Collected data
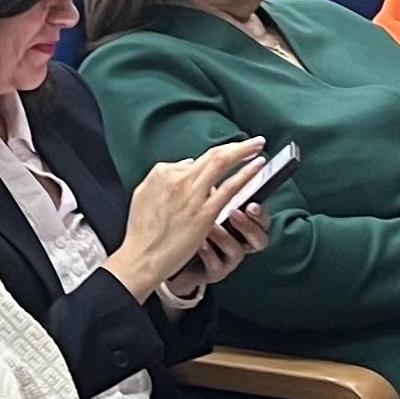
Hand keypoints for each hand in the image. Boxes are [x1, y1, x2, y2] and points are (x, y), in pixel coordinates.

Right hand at [107, 137, 262, 299]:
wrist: (141, 257)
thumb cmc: (141, 231)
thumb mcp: (143, 194)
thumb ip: (164, 177)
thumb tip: (187, 166)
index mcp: (163, 173)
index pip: (195, 162)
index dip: (214, 162)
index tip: (227, 163)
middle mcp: (179, 179)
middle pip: (213, 155)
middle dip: (237, 145)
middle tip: (254, 141)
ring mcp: (193, 196)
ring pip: (222, 163)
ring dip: (244, 152)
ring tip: (258, 146)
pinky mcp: (205, 213)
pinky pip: (230, 188)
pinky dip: (245, 174)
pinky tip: (256, 167)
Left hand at [166, 202, 270, 299]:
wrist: (179, 259)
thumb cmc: (196, 229)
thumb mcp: (208, 210)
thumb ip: (216, 194)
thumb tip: (216, 170)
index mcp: (244, 227)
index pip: (262, 221)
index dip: (260, 214)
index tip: (252, 204)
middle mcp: (242, 244)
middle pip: (260, 240)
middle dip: (250, 227)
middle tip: (235, 213)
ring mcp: (229, 261)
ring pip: (237, 252)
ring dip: (224, 237)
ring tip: (211, 226)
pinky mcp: (215, 273)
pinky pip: (216, 266)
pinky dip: (209, 253)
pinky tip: (200, 244)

**How to complete this task:**
For each record, return its text exactly and leave any picture out.

**Your response:**
Hand keypoints for each hand in the image. Boxes are [x1, y1, x2, y2] and points are (x, y), in pixel coordinates.

Right hand at [107, 137, 262, 299]:
wrist: (141, 257)
thumb cmc: (141, 231)
thumb mcp: (143, 194)
thumb ip: (164, 177)
thumb tip: (187, 166)
index mcp: (163, 173)
index pip: (195, 162)
index dip: (214, 162)
index tip: (227, 163)
middle mcp: (179, 179)
middle pip: (213, 155)
middle dip: (237, 145)
middle tip: (254, 141)
ring mcp: (193, 196)
ring pip: (222, 163)
ring dip: (244, 152)
ring tip: (258, 146)
pinky mcp: (205, 213)
pinky pip: (230, 188)
pinky dip: (245, 174)
pinky tip: (256, 167)
Left hand at [166, 202, 270, 299]:
wrist: (179, 259)
thumb cmc: (196, 229)
thumb mcp: (208, 210)
thumb ip: (216, 194)
thumb tip: (216, 170)
index mcp: (244, 227)
index pip: (262, 221)
index dip: (260, 214)
index tip: (252, 204)
middle mcp: (242, 244)
middle pip: (260, 240)
middle dip: (250, 227)
middle tip: (235, 213)
ring mcp: (229, 261)
ring pip: (237, 252)
ring dip: (224, 237)
ring tip: (211, 226)
pinky mcp: (215, 273)
pinky pip: (216, 266)
pinky dip: (209, 253)
pinky tip: (200, 244)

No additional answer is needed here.